Waste nothing. Reuse Everything.

By design, RTI’s toilet is configured with the aim of harnessing the latent energy found in liquid (and solid) human waste. It not only treats the waste, taking it out of our water supply, but it also gives it new life to be used again. This is particularly useful in areas of the world where water shortages are an issue. Or impoverished areas, where people don’t have access to proper plumbing or sewer systems.

Yes, it’s a toilet and stand-alone waste treatment system. But it also has the capacity to be much more.

How Our Toilet Handles Solid Waste…

Many innovative toilets are being conceptualized, built, and field tested these days. And while many of them have waste treatment incorporated into their functionality, they often don’t have that waste treatment occur on-site. Human interaction is often needed to transfer the waste from the toilet to either an off-site treatment facility, a large processor like the Janicki Omniprocessor, a mass-scale biodigester or, in the worst situations, to a nearby water source.

In this regard, we aimed to get rid of the reliance on human interaction entirely. With our toilet, waste is processed completely onsite within the unit itself, without it ever coming in contact with human hands. Our system doesn’t require piped-in water, a sewer connection, or outside electricity: it’s a completely closed and off-grid. And with its smaller footprint, it can be placed in many different locations around the world where much larger waste treatment solutions could never fit. Here’s how it works.

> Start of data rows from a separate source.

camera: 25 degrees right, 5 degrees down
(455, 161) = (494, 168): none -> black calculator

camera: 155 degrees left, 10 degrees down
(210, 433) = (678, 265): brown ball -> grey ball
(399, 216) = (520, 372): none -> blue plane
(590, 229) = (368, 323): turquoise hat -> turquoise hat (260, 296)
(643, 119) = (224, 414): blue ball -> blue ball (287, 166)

Waste treatment starts with the immediate diversion of liquid and solid waste. When anyone uses our toilet and flushes, the waste is washed down onto a slotted conveyer belt that separates the liquids from the solids.


Once that is complete, the conveyer belt engages and moves the solids into an actuator that mixes the solids into a slurry.

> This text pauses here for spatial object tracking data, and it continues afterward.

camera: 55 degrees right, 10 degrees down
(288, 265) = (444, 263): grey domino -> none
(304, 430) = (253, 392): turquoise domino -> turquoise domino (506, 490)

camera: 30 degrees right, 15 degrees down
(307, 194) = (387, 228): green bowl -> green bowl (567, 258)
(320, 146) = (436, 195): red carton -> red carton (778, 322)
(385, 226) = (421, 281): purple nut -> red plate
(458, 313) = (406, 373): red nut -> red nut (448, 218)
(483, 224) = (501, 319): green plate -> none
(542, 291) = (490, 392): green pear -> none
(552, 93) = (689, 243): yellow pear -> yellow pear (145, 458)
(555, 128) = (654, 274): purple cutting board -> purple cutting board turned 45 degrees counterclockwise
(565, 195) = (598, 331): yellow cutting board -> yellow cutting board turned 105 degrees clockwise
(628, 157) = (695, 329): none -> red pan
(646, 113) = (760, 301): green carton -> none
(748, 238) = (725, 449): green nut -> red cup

That mixture then gets pressed through a much smaller tube where it is heated, dried, and turned into small pellets. The pellets are then pushed into a tumbler to be dried further before being dropped into a chamber that contains a corkscrew.



This corkscrew then pushes the pellets uphill (drying them even further), before dropping them into an incinerator where they are burned to a fine ash. This ash can either be discarded safely, or used as fertilizer for feeding plants or crops.

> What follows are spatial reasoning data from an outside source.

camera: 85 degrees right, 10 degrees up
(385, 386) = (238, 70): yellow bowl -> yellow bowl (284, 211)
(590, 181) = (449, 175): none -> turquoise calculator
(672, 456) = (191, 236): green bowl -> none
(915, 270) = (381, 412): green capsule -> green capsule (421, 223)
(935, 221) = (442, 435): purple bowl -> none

Additionally, the heat generated from drying and incinerating the solid waste, produces energy that is harvested and stored to power the system itself.


Aside from clearing the ash out periodically (or occasional mechanical maintenance), our toilet system manages waste completely on its own. A closed system, providing total on-site treatment of human waste.

It is a clean, safe, healthier solution for anyone to use with dignity and confidence.